Father’s Day

Mornings, like me, enjoyed
up with a cup of coffee,
the first sip a prayer,
an offering, for Patty
and the kids before work,
primed the pump,
but I don’t think he ever
worked on his bio,
and I’m sure he did not
know a pronoun
from a down dulcet.

All day long he stayed
disappeared in the galvanized
wooden shells,
from ground breaking
to the pipes out the roof,
returned with the turning
of the tide and said,
“Get Dad a beer,
will ya Joe,” each
from which I took a sip
until one day I took
too much out of us
and things were never
the same again
but in the mornings
before work,
quiet over a cup of coffee,

maybe I was up early
to go surfing or ride
my bike to school times
my car was broke down
usually a Bug in the shop
at Jim & Jack’s,
two Iranian brothers
down on the corner of Grand
and Sepulveda,
but that’s another story.

Dad was no good with cars,
couldn’t hear the engines,
always “feels like it ain’t
gettin’ no gas,” he’d say.
That’s one way it was just
outside LA city in the industrial
beach town on the edge between
the cool water and the heat
some mornings sunup
with a cup of coffee
and few words, maybe
enough for a haiku:

damp carob odor
as three trees drop chocolate
pods crushed on the walk.

A Gift of Morning

To dose is to give, a gift.

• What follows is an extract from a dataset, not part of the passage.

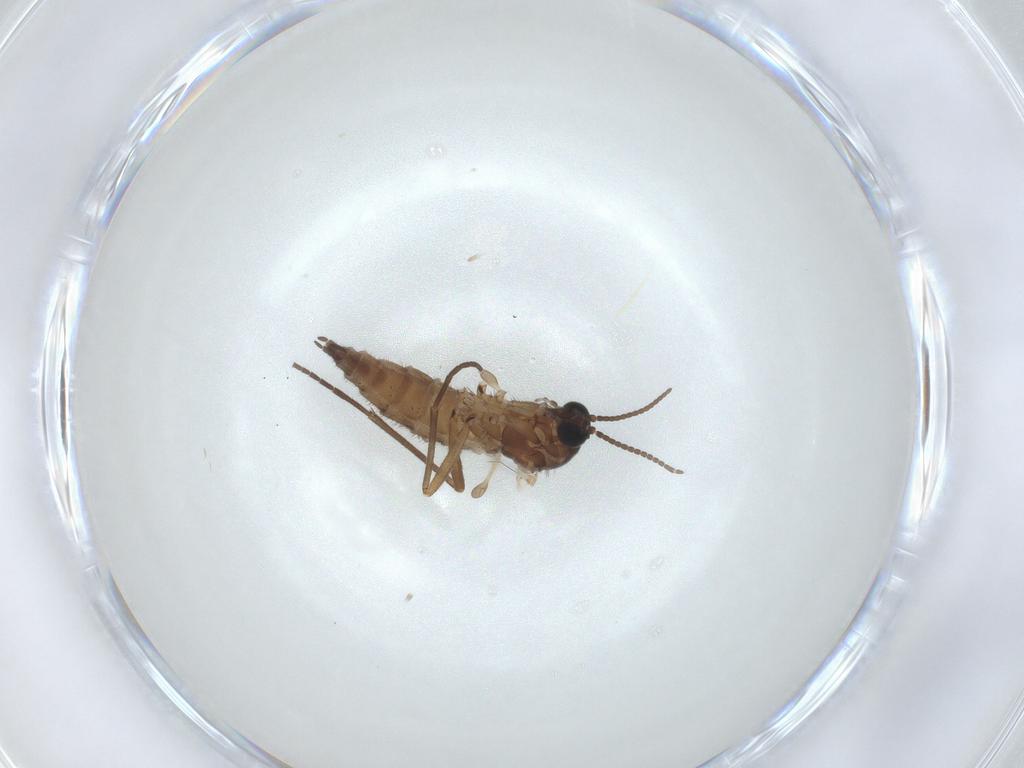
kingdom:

Not to be confused with to douse, to souse. I felt somewhat pickled yesterday morning waking up absurdly early to get to my 2nd Pfizer dose down at the Convention Center, no time for coffee. This diabolical virus travails! (And it’s not often I use the exclamation point.) But I felt peaceful, if not happy, and light in the early morning sun. I was reminded of commuting days, leaving home the morning still night. Ah, but the morning! The fresh starts! The spring smells fueled by a full spring sun. The Convention Center was again abuzz, as if for a game or a concert. The loop was well oiled, and I soon found myself sitting in the waiting area for 2nd dosers, 15 still, quiet minutes, like sitting in church, waiting. I prayed for peace, happiness, and lightness, for myself and for others who came to mind, those I love, and those I don’t, feeling none too much any of it – had I been in a cot instead of a chair I’d have fallen back to sleep. Holy Thursday on the Catholic calendar. The Last Supper. Today, Good Friday. All bearing crosses, awake and asleep, crossing, looping in lines for the wearying doses, soused by the pandemic, in procession, waiting.